The records below need to be set down again exactly; their images stay out.

• [Exercise data]:
- - -
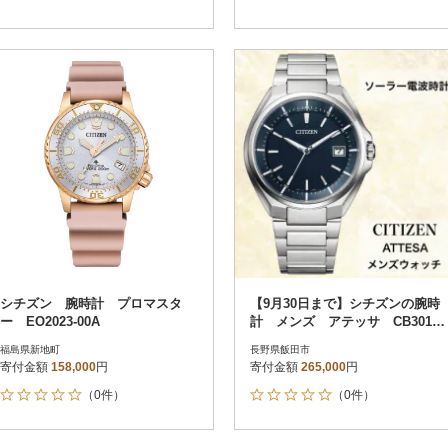
シチズン 腕時計 プロマスタ
【9月30日まで】シチズンの腕時
ー EO2023-00A
計 メンズ アテッサ CB3010-
57L ソーラー電波時計
福島県新地町
長野県飯田市
寄付金額
158,000
円
寄付金額
265,000
円
（0件）
（0件）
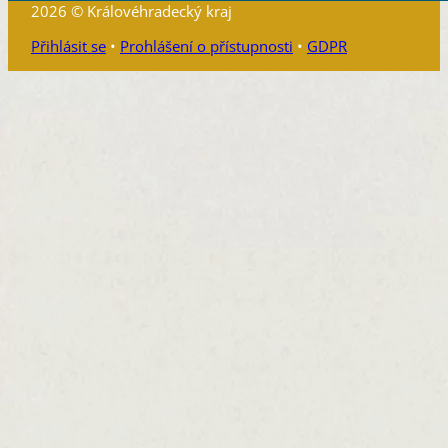
2026 © Královéhradecký kraj
Přihlásit se
•
Prohlášení o přístupnosti
•
GDPR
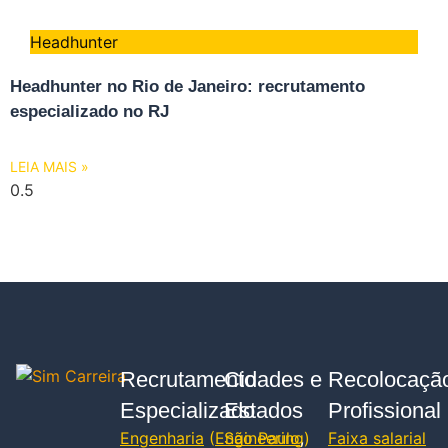
Headhunter
Headhunter no Rio de Janeiro: recrutamento
especializado no RJ
LEIA MAIS »
Recrutamento
Cidades e
Recolocaçã
Especializado
Estados
Profissional
Engenharia
(
Engineering
São Paulo
,
)
Faixa salarial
- - -
• [Finished task]:
シチズン 腕時計 プロマスタ
【9月30日まで】シチズンの腕時
ー EO2023-00A
計 メンズ アテッサ CB3010-
57L ソーラー電波時計
福島県新地町
長野県飯田市
寄付金額
158,000
円
寄付金額
265,000
円
（0件）
（0件）
2026 © Královéhradecký kraj
Přihlásit se
•
Prohlášení o přístupnosti
•
GDPR
Headhunter
Headhunter no Rio de Janeiro: recrutamento
especializado no RJ
LEIA MAIS »
Recrutamento
Cidades e
Recolocaçã
Especializado
Estados
Profissional
Engenharia
(
Engineering
São Paulo
,
)
Faixa salarial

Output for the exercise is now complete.